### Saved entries
§
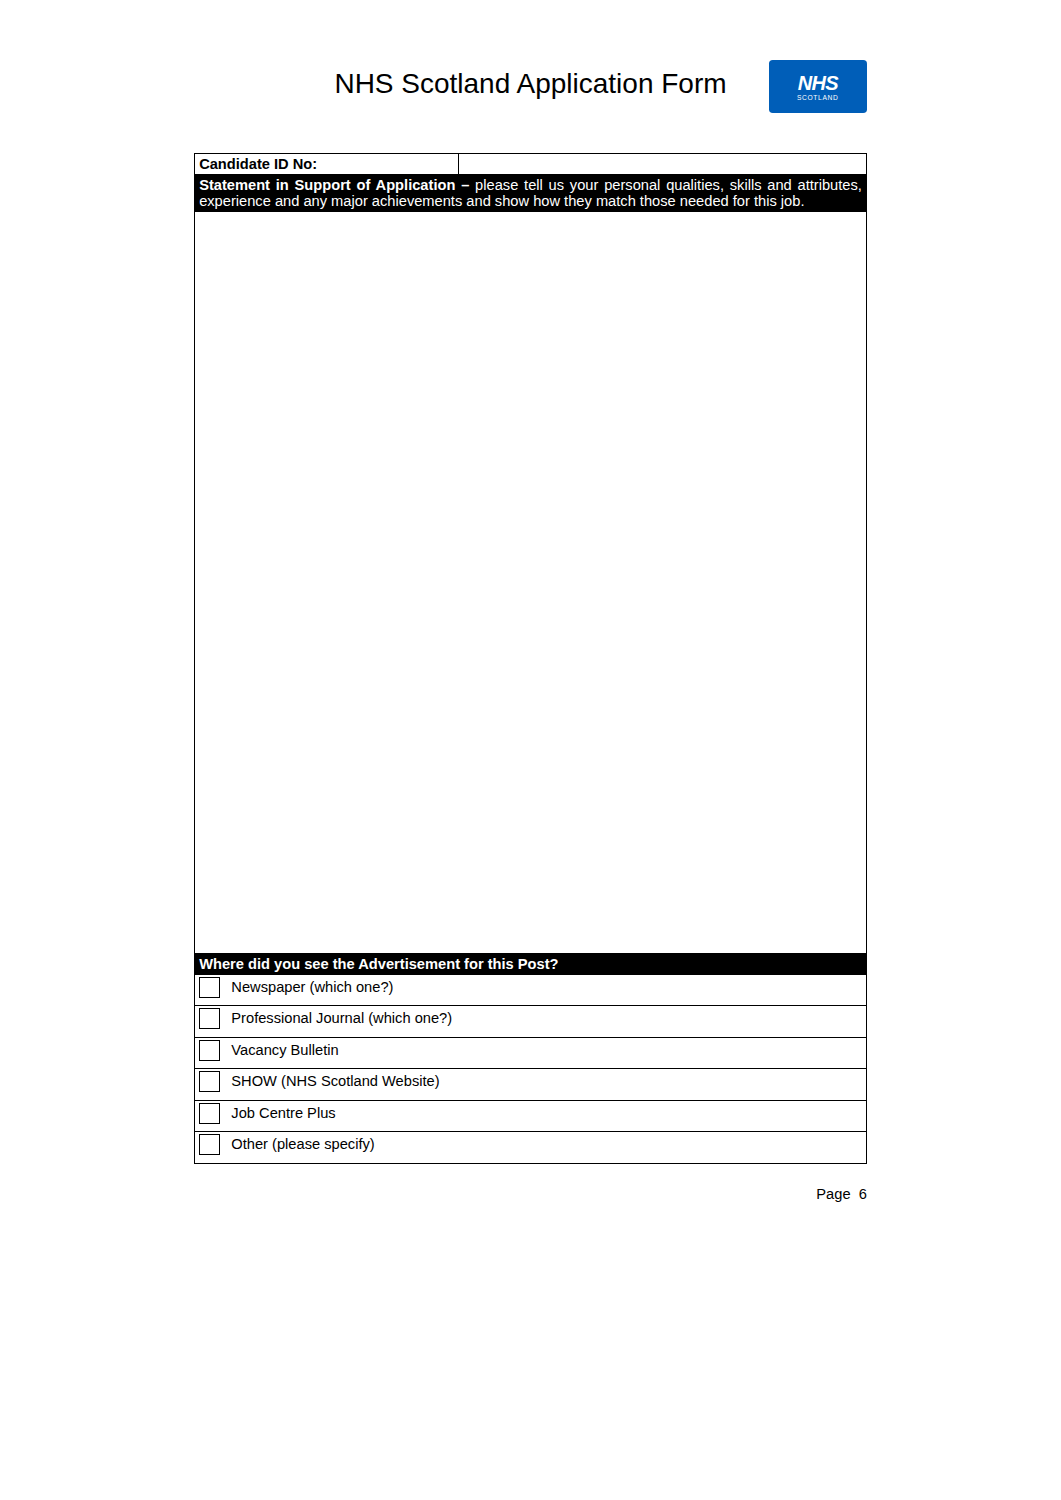NHS Scotland Application Form
NHS SCOTLAND
| Candidate ID No: | |
| Statement in Support of Application – please tell us your personal qualities, skills and attributes, experience and any major achievements and show how they match those needed for this job. |
| Where did you see the Advertisement for this Post? |
| Newspaper (which one?) |
| Professional Journal (which one?) |
| Vacancy Bulletin |
| SHOW (NHS Scotland Website) |
| Job Centre Plus |
| Other (please specify) |
Page 6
§
### Problem to work on
Could the entries above be restated word for word, with the pictures left out?

### Expected answer
NHS Scotland Application Form
NHS SCOTLAND
| Candidate ID No: | |
| Statement in Support of Application – please tell us your personal qualities, skills and attributes, experience and any major achievements and show how they match those needed for this job. |
| Where did you see the Advertisement for this Post? |
| Newspaper (which one?) |
| Professional Journal (which one?) |
| Vacancy Bulletin |
| SHOW (NHS Scotland Website) |
| Job Centre Plus |
| Other (please specify) |
Page 6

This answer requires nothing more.